Одно из последних стихотворений Когана, “Письмо”, написано в декабре 1940 года.
Коган погиб в 1942 году в возрасте двадцати четырех лет. Его роман в стихах, задуманный как советский “Евгений Онегин”, остался незавершенным. Его лучший “памятник” – стихотворение Бориса Слуцкого (превратившего выпускников “Коммунистического Лицея” в бессмертное “военное поколение”).
Некоторым из “военного поколения” предстояло стать “поколением шестидесятых” и, наконец, старейшими “прорабами” горбачевской перестройки. Но в 1930-е годы (перед “дракой”) они оставались вечно юными мальчиками и девочками невиданной революции. Общим для всех членов довоенной советской элиты было полное отождествление с “веком”; искренняя вера в то, что они – и их страна – являются воплощением революции; неколебимая убежденность в том, что, как выразился Копелев, “Советская власть самая правильная, самая справедливая власть на земле”. Все они – от Годл до детей Годл – готовились в пророки. Многие – стали[349].

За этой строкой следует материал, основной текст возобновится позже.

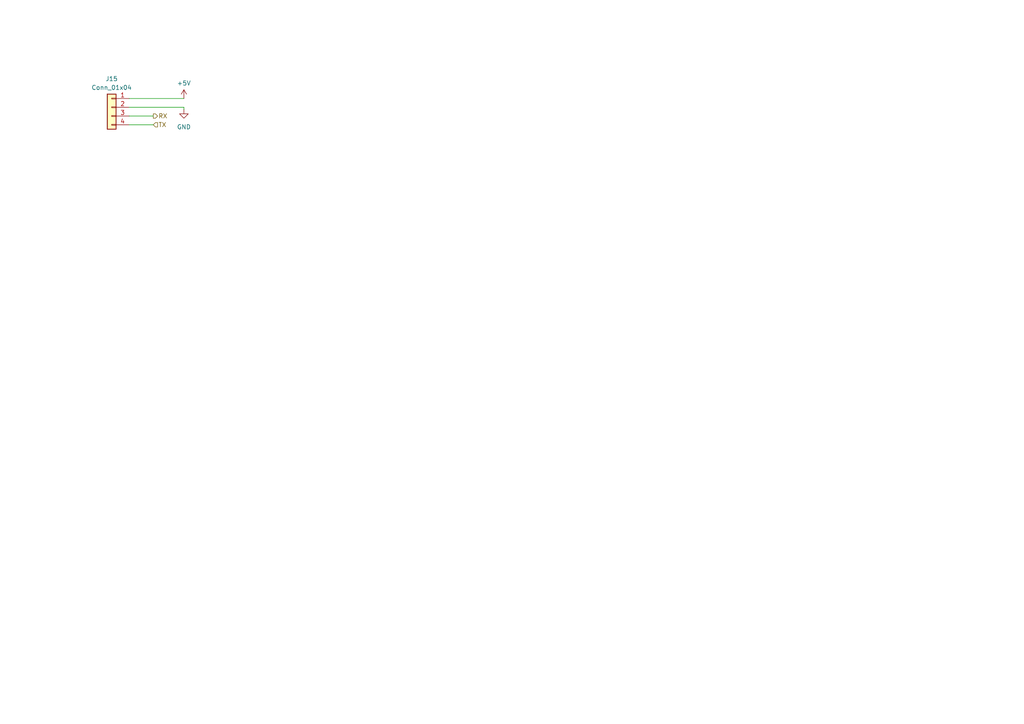
<source format=kicad_sch>
(kicad_sch (version 20230121) (generator eeschema)

  (uuid 70554b24-9f43-42ce-b845-904de5dbe058)

  (paper "A4")

  


  (wire (pts (xy 37.465 33.655) (xy 44.45 33.655))
    (stroke (width 0) (type default))
    (uuid 21cd0e08-1a3e-4e73-943b-a9e104dd16ff)
  )
  (wire (pts (xy 37.465 28.575) (xy 53.34 28.575))
    (stroke (width 0) (type default))
    (uuid 289d190a-567b-4227-b552-21a97f7f20e7)
  )
  (wire (pts (xy 53.34 31.115) (xy 53.34 31.75))
    (stroke (width 0) (type default))
    (uuid 3035a3c0-9ea4-481c-8af7-c2bb47d0ab6f)
  )
  (wire (pts (xy 37.465 36.195) (xy 44.45 36.195))
    (stroke (width 0) (type default))
    (uuid 69c8bd42-acf5-42ac-89c6-a1b22b993b0c)
  )
  (wire (pts (xy 37.465 31.115) (xy 53.34 31.115))
    (stroke (width 0) (type default))
    (uuid ed73c298-e7b8-46ea-8034-689a204c2327)
  )

  (hierarchical_label "RX" (shape output) (at 44.45 33.655 0) (fields_autoplaced)
    (effects (font (size 1.27 1.27)) (justify left))
    (uuid 10c7e9a6-acf7-4aaf-8067-4af378ed021f)
  )
  (hierarchical_label "TX" (shape input) (at 44.45 36.195 0) (fields_autoplaced)
    (effects (font (size 1.27 1.27)) (justify left))
    (uuid 24e80306-3b09-4a71-9a19-24433ac2a477)
  )

  (symbol (lib_id "power:+5V") (at 53.34 28.575 0) (unit 1)
    (in_bom yes) (on_board yes) (dnp no) (fields_autoplaced)
    (uuid 208ac7b6-c24f-464d-804a-e03052743679)
    (property "Reference" "#PWR060" (at 53.34 32.385 0)
      (effects (font (size 1.27 1.27)) hide)
    )
    (property "Value" "+5V" (at 53.34 24.13 0)
      (effects (font (size 1.27 1.27)))
    )
    (property "Footprint" "" (at 53.34 28.575 0)
      (effects (font (size 1.27 1.27)) hide)
    )
    (property "Datasheet" "" (at 53.34 28.575 0)
      (effects (font (size 1.27 1.27)) hide)
    )
    (pin "1" (uuid 578e1532-68a6-49fa-ad98-a261316fd1b0))
    (instances
      (project "Rover Voltage Sense"
        (path "/8c980402-592e-4568-b9b9-864920bfe3b2/903efdd9-bfd3-43d5-9cf9-883a545d0296"
          (reference "#PWR060") (unit 1)
        )
      )
    )
  )

  (symbol (lib_id "Connector_Generic:Conn_01x04") (at 32.385 31.115 0) (mirror y) (unit 1)
    (in_bom yes) (on_board yes) (dnp no) (fields_autoplaced)
    (uuid 435360ff-2f45-4378-bfdf-0f8cd9d1a4fe)
    (property "Reference" "J15" (at 32.385 22.86 0)
      (effects (font (size 1.27 1.27)))
    )
    (property "Value" "Conn_01x04" (at 32.385 25.4 0)
      (effects (font (size 1.27 1.27)))
    )
    (property "Footprint" "Connector_Molex:Molex_PicoBlade_53398-0471_1x04-1MP_P1.25mm_Vertical" (at 32.385 31.115 0)
      (effects (font (size 1.27 1.27)) hide)
    )
    (property "Datasheet" "~" (at 32.385 31.115 0)
      (effects (font (size 1.27 1.27)) hide)
    )
    (pin "1" (uuid 7b7a4ae2-10a9-47cb-9f2d-df17fed38f4b))
    (pin "2" (uuid d6052176-c216-479d-bc17-23737568fb0d))
    (pin "3" (uuid ffc49fe4-ecad-4b73-850e-05a5b3aa3dd4))
    (pin "4" (uuid f8e2d95a-aa06-48c2-8e0e-f50ff62ef3a0))
    (instances
      (project "Rover Voltage Sense"
        (path "/8c980402-592e-4568-b9b9-864920bfe3b2/903efdd9-bfd3-43d5-9cf9-883a545d0296"
          (reference "J15") (unit 1)
        )
      )
    )
  )

  (symbol (lib_id "power:GND") (at 53.34 31.75 0) (unit 1)
    (in_bom yes) (on_board yes) (dnp no) (fields_autoplaced)
    (uuid db3f295e-30a8-487f-b987-1592b8d87604)
    (property "Reference" "#PWR061" (at 53.34 38.1 0)
      (effects (font (size 1.27 1.27)) hide)
    )
    (property "Value" "GND" (at 53.34 36.83 0)
      (effects (font (size 1.27 1.27)))
    )
    (property "Footprint" "" (at 53.34 31.75 0)
      (effects (font (size 1.27 1.27)) hide)
    )
    (property "Datasheet" "" (at 53.34 31.75 0)
      (effects (font (size 1.27 1.27)) hide)
    )
    (pin "1" (uuid 9aa6293e-5d97-4d31-8261-c0c7087ebab4))
    (instances
      (project "Rover Voltage Sense"
        (path "/8c980402-592e-4568-b9b9-864920bfe3b2/903efdd9-bfd3-43d5-9cf9-883a545d0296"
          (reference "#PWR061") (unit 1)
        )
      )
    )
  )
)

</source>
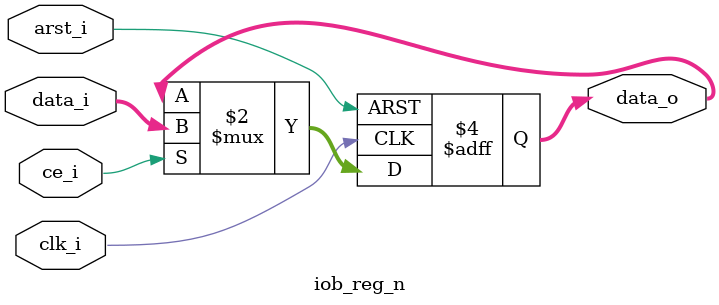
<source format=v>
`timescale 1ns / 1ps

module iob_reg_n
  #(
    parameter DATA_W = 0,
    parameter RST_VAL = 0
    )
   (
    input                   clk_i,
    input                   arst_i,
    input                   ce_i,
    input [DATA_W-1:0]      data_i,
    output reg [DATA_W-1:0] data_o
    );

   // prevent width mismatch
   localparam [DATA_W-1:0] RST_VAL_INT = RST_VAL;
   
   always @(negedge clk_i, posedge arst_i) begin
      if (arst_i) begin
         data_o <= RST_VAL_INT;
      end else if (ce_i) begin
         data_o <= data_i;
      end
   end

endmodule

</source>
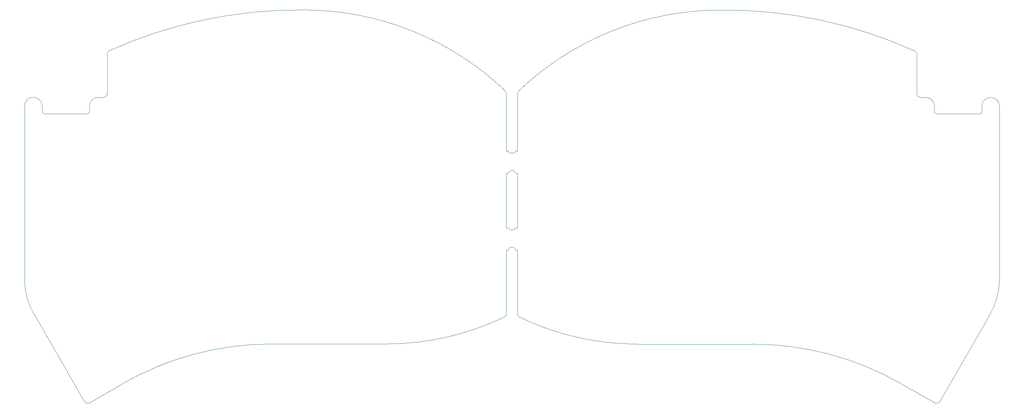
<source format=gbr>
%TF.GenerationSoftware,KiCad,Pcbnew,(6.0.11)*%
%TF.CreationDate,2023-02-07T21:41:21-05:00*%
%TF.ProjectId,main,6d61696e-2e6b-4696-9361-645f70636258,rev?*%
%TF.SameCoordinates,Original*%
%TF.FileFunction,Profile,NP*%
%FSLAX46Y46*%
G04 Gerber Fmt 4.6, Leading zero omitted, Abs format (unit mm)*
G04 Created by KiCad (PCBNEW (6.0.11)) date 2023-02-07 21:41:21*
%MOMM*%
%LPD*%
G01*
G04 APERTURE LIST*
%TA.AperFunction,Profile*%
%ADD10C,0.050000*%
%TD*%
G04 APERTURE END LIST*
D10*
X104136467Y-50987157D02*
G75*
G03*
X59977021Y-60313425I-873787J-105072263D01*
G01*
X152822600Y-83067800D02*
X152467000Y-83067800D01*
X152822600Y-88147800D02*
X152822600Y-100593800D01*
X248072496Y-74653878D02*
X257853340Y-74653274D01*
X257853340Y-74653246D02*
G75*
G03*
X258353346Y-74153273I260J499746D01*
G01*
X150282600Y-83093200D02*
X150638200Y-83093200D01*
X42755755Y-70871516D02*
G75*
G03*
X40755766Y-72871653I55J-2000044D01*
G01*
X262353643Y-72903499D02*
G75*
G03*
X260353658Y-70903357I-2000043J99D01*
G01*
X244322392Y-70903988D02*
X245572332Y-70903810D01*
X152822600Y-105673800D02*
X152492400Y-105673800D01*
X152822600Y-105673800D02*
X152822600Y-120278800D01*
X150286813Y-69997047D02*
X150282600Y-83093200D01*
X149877043Y-120913470D02*
G75*
G03*
X150286813Y-120246954I-336943J666370D01*
G01*
X122911423Y-127076887D02*
G75*
G03*
X149877020Y-120913424I-123J62070487D01*
G01*
X247572422Y-74153875D02*
G75*
G03*
X248072496Y-74653878I500078J75D01*
G01*
X54417968Y-140223849D02*
G75*
G03*
X55442501Y-140498360I649532J375049D01*
G01*
X150663600Y-100593800D02*
G75*
G03*
X152441600Y-100593800I889000J431677D01*
G01*
X150282600Y-100593800D02*
X150663600Y-100593800D01*
X240197632Y-136217794D02*
G75*
G03*
X206203786Y-127108727I-33993832J-58875706D01*
G01*
X62911789Y-136185961D02*
X55442501Y-140498360D01*
X59537020Y-60996186D02*
X59537020Y-70122141D01*
X150282600Y-105673800D02*
X150612800Y-105673800D01*
X55536916Y-74122029D02*
X55537097Y-72872097D01*
X58787021Y-70872120D02*
G75*
G03*
X59537020Y-70122141I-21J750020D01*
G01*
X258353346Y-74153273D02*
X258353522Y-72903348D01*
X247666912Y-140530206D02*
X240197624Y-136217807D01*
X44755891Y-72871502D02*
X44756067Y-74121427D01*
X150067024Y-69466423D02*
G75*
G03*
X104136467Y-50987156I-45930594J-47841077D01*
G01*
X153042388Y-69498268D02*
G75*
G03*
X152822600Y-70028893I530412J-530532D01*
G01*
X206203786Y-127108727D02*
X180197990Y-127108727D01*
X153232390Y-120945277D02*
G75*
G03*
X180197990Y-127108727I26965610J55906677D01*
G01*
X42865889Y-120215260D02*
X54417982Y-140223841D01*
X96905627Y-127076882D02*
G75*
G03*
X62911789Y-136185961I93J-67985068D01*
G01*
X260243516Y-120247101D02*
G75*
G03*
X262353900Y-112370642I-13641516J7876001D01*
G01*
X44755899Y-72871502D02*
G75*
G03*
X42755755Y-70871511I-2000039J-48D01*
G01*
X150282600Y-88147800D02*
X150282600Y-100593800D01*
X243572450Y-61028032D02*
G75*
G03*
X243132392Y-60345271I-749950J-168D01*
G01*
X150286780Y-69997047D02*
G75*
G03*
X150067022Y-69466425I-750380J47D01*
G01*
X40755516Y-112338796D02*
G75*
G03*
X42865889Y-120215260I15751704J-534D01*
G01*
X150282600Y-88147800D02*
X150638200Y-88147800D01*
X40755513Y-112338796D02*
X40755766Y-72871653D01*
X152822600Y-100593800D02*
X152441600Y-100593800D01*
X57537081Y-70871964D02*
X58787021Y-70872142D01*
X152822600Y-70028893D02*
X152822600Y-83067800D01*
X59977041Y-60313469D02*
G75*
G03*
X59537020Y-60996186I309959J-682931D01*
G01*
X198972946Y-51019007D02*
G75*
G03*
X153042391Y-69498271I54J-66320393D01*
G01*
X248691431Y-140255687D02*
X260243524Y-120247106D01*
X152492400Y-105673800D02*
G75*
G03*
X150612800Y-105673800I-939800J-330033D01*
G01*
X55036917Y-74622016D02*
G75*
G03*
X55536916Y-74122029I-17J500016D01*
G01*
X122911423Y-127076881D02*
X96905627Y-127076881D01*
X45256073Y-74621428D02*
X55036917Y-74622032D01*
X247666920Y-140530193D02*
G75*
G03*
X248691431Y-140255687I374980J649593D01*
G01*
X243132388Y-60345279D02*
G75*
G03*
X198972946Y-51019002I-43285688J-95746021D01*
G01*
X262353647Y-72903499D02*
X262353900Y-112370642D01*
X260353658Y-70903322D02*
G75*
G03*
X258353522Y-72903348I-58J-2000078D01*
G01*
X243572412Y-70153987D02*
G75*
G03*
X244322392Y-70903988I749988J-13D01*
G01*
X152467000Y-88147800D02*
G75*
G03*
X150638200Y-88147800I-914400J-380628D01*
G01*
X150286813Y-120246954D02*
X150282600Y-105673800D01*
X247572316Y-72903943D02*
X247572497Y-74153875D01*
X44756072Y-74121427D02*
G75*
G03*
X45256073Y-74621428I499828J-173D01*
G01*
X247572390Y-72903943D02*
G75*
G03*
X245572332Y-70903810I-2000190J-57D01*
G01*
X150638205Y-83093198D02*
G75*
G03*
X152467000Y-83067800I908895J408898D01*
G01*
X57537081Y-70871967D02*
G75*
G03*
X55537097Y-72872097I189J-2000173D01*
G01*
X152822569Y-120278800D02*
G75*
G03*
X153232393Y-120945270I746831J0D01*
G01*
X152822600Y-88147800D02*
X152467000Y-88147800D01*
X243572393Y-70153987D02*
X243572393Y-61028032D01*
M02*

</source>
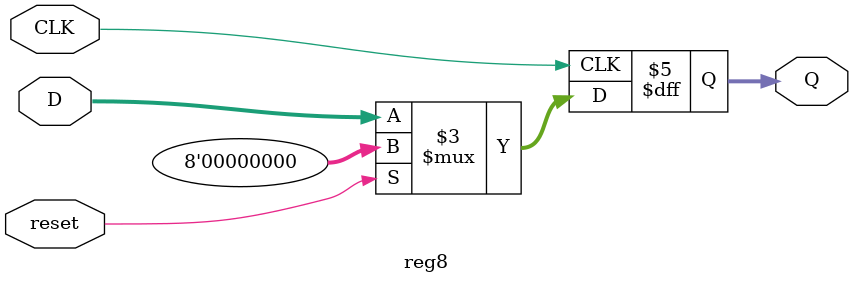
<source format=sv>
module reg8 (reset, CLK, D, Q);
	input reset;
	input CLK;
	input  [7:0]  D;
	output [7:0]  Q;
	reg [7:0] Q;
	always @(posedge CLK)
		if (reset)
			Q = 0;
		else
			Q = D;
endmodule
</source>
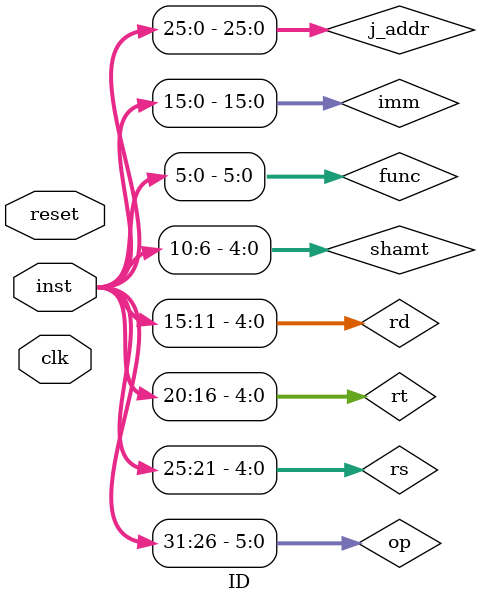
<source format=v>
/*
 * File: e:\NSCSCC\2024175\thinpad_top.srcs\sources_1\GMIPS\ID.v
 * Project: e:\NSCSCC\2024175\thinpad_top.srcs\sources_1\GMIPS
 * Created Date: 2024-07-05 16:16:38
 * Author: Tommy Gong
 * ----------------------------------------------------
 * Last Modified: 2024-07-05 16:35:06
 * Modified By: Tommy Gong
 * ----------------------------------------------------
 */



module ID (
    input wire clk,
    input wire reset,
    
    input wire [31:0] inst
    
);


  wire [5:0] op = inst[31:26];
  wire [4:0] rs = inst[25:21];
  wire [4:0] rt = inst[20:16];
  wire [4:0] rd = inst[15:11];
  wire [4:0] shamt = inst[10:6];
  wire [5:0] func = inst[5:0];


  wire [15:0] imm = inst[15:0];
  
  wire [25:0] j_addr = inst[25:0];

endmodule

</source>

Большинство членов новой советской элиты не были евреями, и большинство евреев не были членами новой советской элиты, но нет сомнения, что среди евреев процент членов элиты был гораздо выше, чем в любой другой этнической группе. По абсолютным показателям они следовали за русскими, но если разбить элиту на группы людей, объединенных общим географическим, социальным и культурным происхождением и узнававших друг в друге общее прошлое и похожих родителей, то у евреев не было конкурентов. Особенно заметными они были среди поэтов, пророков и пропагандистов. По словам Давида Самойлова, который родился в Москве в семье еврейского врача из Белоруссии и стал одним из лучших летописцев истории когановского поколения, евреи заполнили “вакуум, созданный террористической властью” и превратились из “социальной прослойки” в “часть народа”. Русские евреи, по мнению Самойлова, представляют определенный “тип психологии, ветвь русской интеллигенции в одном из наиболее бескорыстных ее вариантов”[350].
Роль евреев в довоенном Советском Союзе аналогична роли немцев в царской России. Меркурианские народы в космополитических империях, они олицетворяли современность и интернационализм среди аполлонийцев, обреченных на болезненную меркурианизацию. Тесно связанные с модернизирующими режимами с момента их возникновения, они использовались этими режимами в качестве образцов, суррогатов, миссионеров и неподкупных служащих. И царские немцы, и советские евреи отождествляли себя со своим государством, потому что разделяли его цели, трудились на его благо и получали от него признание и достойное вознаграждение (пока режимы оставались космополитичными). И те и другие служили государству как чиновники, члены элитных профессий и администраторы самых меркурианских из государственных функций: дипломатии и тайной полиции. Русские немцы были традиционными меркурианцами, поддерживавшими внешнюю чуждость и внутреннюю сплоченность в рамках выполнения своей посреднической функции. Советские евреи отказались от традиционного меркурианства ради создания нового общества – и оказались в традиционных меркурианских сферах, недавно освобожденных их немецкими предшественниками (и аналогичных тем, которые их собственные деды занимали в немецких и польских землях).